Tandis que Papi Coco luttait pour survivre, les recherches s’intensifiaient. À partir du jeudi, ses coéquipiers ont été rejoints par d’autres chasseurs et des guides de randonnée, ainsi que plusieurs gendarmes, pompiers et policiers municipaux. Des moyens aériens ont également été déployés avec le concours de l’État. C’est la complémentarité et la coordination de ces différentes forces qui ont permis de le retrouver dans cette épaisse végétation. “Je n’ai pas compris tout de suite que les gens que je voyais me cherchaient. Quand l’hélicoptère est passé à côté de moi, j’ai agité des branches en l’air pour essayer de me faire remarquer, mais comme j’étais en vert, c’était compliqué pour eux de me voir. Vendredi matin, j’ai crié le plus fort que j’ai pu quand j’ai vu deux personnes remonter la rivière. C’était ma dernière chance ! C’est Édouard Teissier, un résident du quartier et membre de la famille, qui a entendu mon appel à l’aide et qui a insisté pour qu’on envoie un drone”, sourit Jorris Moarii.
La chaîne des secours était lancée. “Quand j’ai vu le drone devant moi, j’étais épuisé, mais j’ai compris qu’on m’avait trouvé. Et quand j’ai entendu l’hélicoptère, je savais que j’étais sauvé !” La manœuvre aérienne a été menée avec une précision chirurgicale par l’équipage, qui s’entraîne régulièrement dans la vallée. Cet hélitreuillage salvateur a permis à Papi Coco de rejoindre la terre ferme, où il était attendu par plusieurs membres de sa famille. “Le sauveteur s’est faufilé entre les arbres pour arriver jusqu’à moi. Il m’a dit de ne pas bouger, qu’il s’occupait de tout. Je n’ai pas eu peur : au contraire, car on venait me sauver. J’ai cru que je n’allais plus jamais revoir ma femme et mes enfants, alors quand je les ai aperçus à l’atterrissage, j’ai failli pleurer”, confie-t-il, les larmes aux yeux.
“Le plus beau cadeau de Noël”
“Ça n’a pas été évident : on a cru qu’on l’avait perdu, mais heureusement, il est toujours parmi nous. Qu’est-ce qu’on a souffert !”, poursuit son épouse, Antonina Domingo-Moarii, également maire déléguée de Papeno’o. Les analyses menées au centre hospitalier de Taaone (CHPF) n’ont révélé aucun traumatisme physique. Le miraculé a donc été autorisé à rentrer chez lui, dimanche matin. En cette période particulière des fêtes de fin d’année, il compte bien profiter de sa famille, dont ses cinq enfants, huit petits-enfants et deux arrière-petits-enfants. “On a failli perdre notre papa... L’avoir avec nous, c’est le plus beau cadeau de Noël !”, remarque sa fille, Vaitiare Moarii-Dauphin.

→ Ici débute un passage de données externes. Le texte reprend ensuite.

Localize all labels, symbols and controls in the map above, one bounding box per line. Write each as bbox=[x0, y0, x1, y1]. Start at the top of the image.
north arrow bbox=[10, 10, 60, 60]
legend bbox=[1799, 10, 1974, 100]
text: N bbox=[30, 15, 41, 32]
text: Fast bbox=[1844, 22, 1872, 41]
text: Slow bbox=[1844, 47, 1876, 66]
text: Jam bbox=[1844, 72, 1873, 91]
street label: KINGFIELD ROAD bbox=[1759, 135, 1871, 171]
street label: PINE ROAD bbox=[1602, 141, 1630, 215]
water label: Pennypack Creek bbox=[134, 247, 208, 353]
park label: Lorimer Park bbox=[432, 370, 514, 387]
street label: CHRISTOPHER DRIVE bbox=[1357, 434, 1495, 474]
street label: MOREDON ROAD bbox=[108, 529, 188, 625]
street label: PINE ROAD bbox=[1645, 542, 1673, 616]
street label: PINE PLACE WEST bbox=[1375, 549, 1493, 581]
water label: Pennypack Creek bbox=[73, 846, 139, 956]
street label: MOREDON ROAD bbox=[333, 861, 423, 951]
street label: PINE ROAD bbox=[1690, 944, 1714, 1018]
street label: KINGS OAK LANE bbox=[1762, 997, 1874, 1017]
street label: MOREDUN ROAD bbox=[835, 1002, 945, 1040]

Conscient d’avoir frôlé la mort, Papi Coco a une pensée émue pour ses sauveurs : “Je voudrais remercier tous les chasseurs qui sont partis à ma recherche. On est une famille ! Merci aux gendarmes, aux sauveteurs, aux pompiers, à la police municipale, à la commune, à tous ceux qui se sont mobilisés.”

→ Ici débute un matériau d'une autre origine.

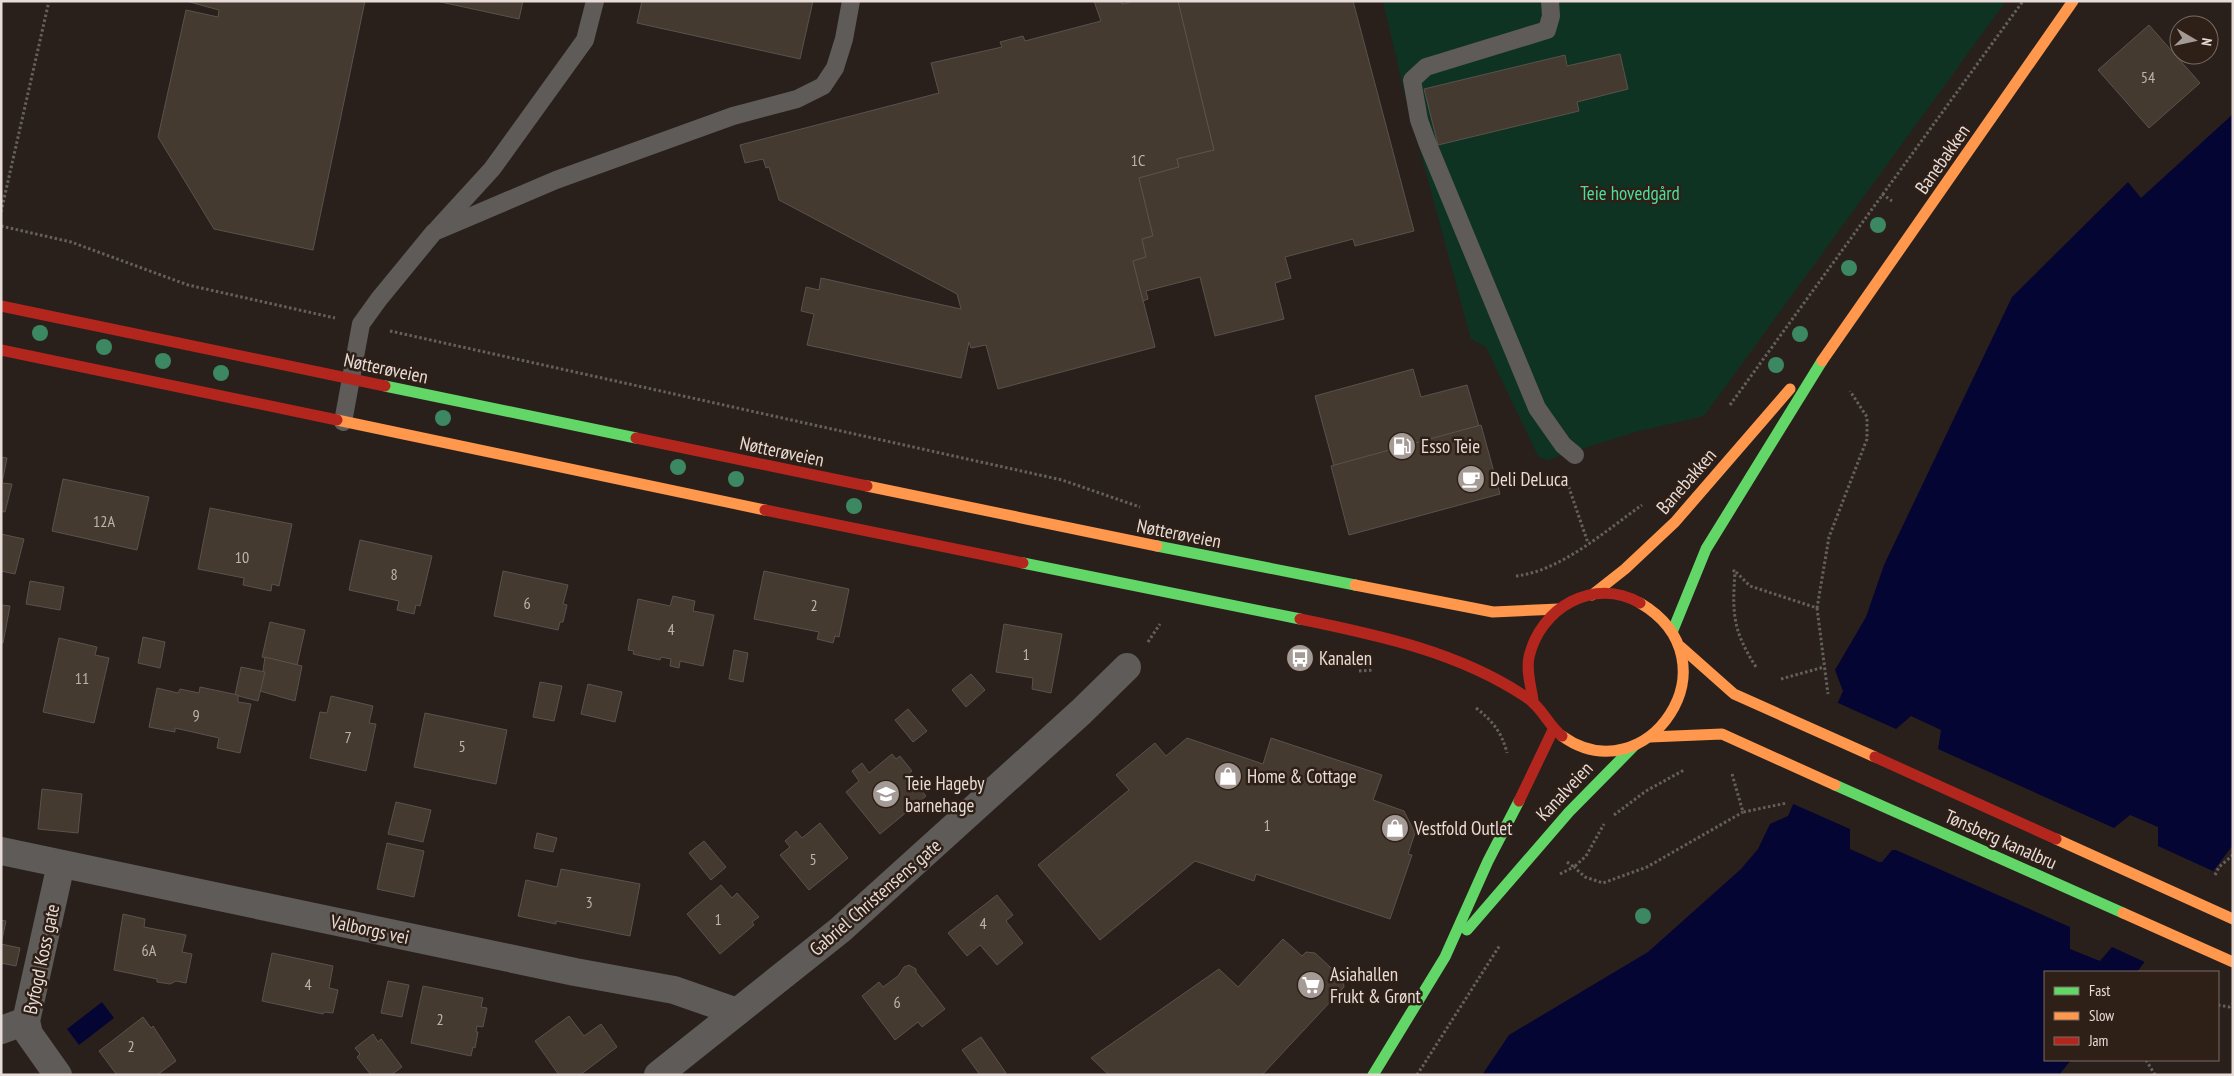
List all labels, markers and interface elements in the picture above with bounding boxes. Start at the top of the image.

“C’était une épreuve terrible. La chasse, c’est terminé pour moi. Place aux jeunes ! Mais il faut bien se préparer : partir avec des lampes torches et des médicaments, si besoin, et toujours y aller à deux, minimum”, avertit Jorris Moarii, qui a décidé de se consacrer à son autre passion pour l’agriculture, dans son quartier.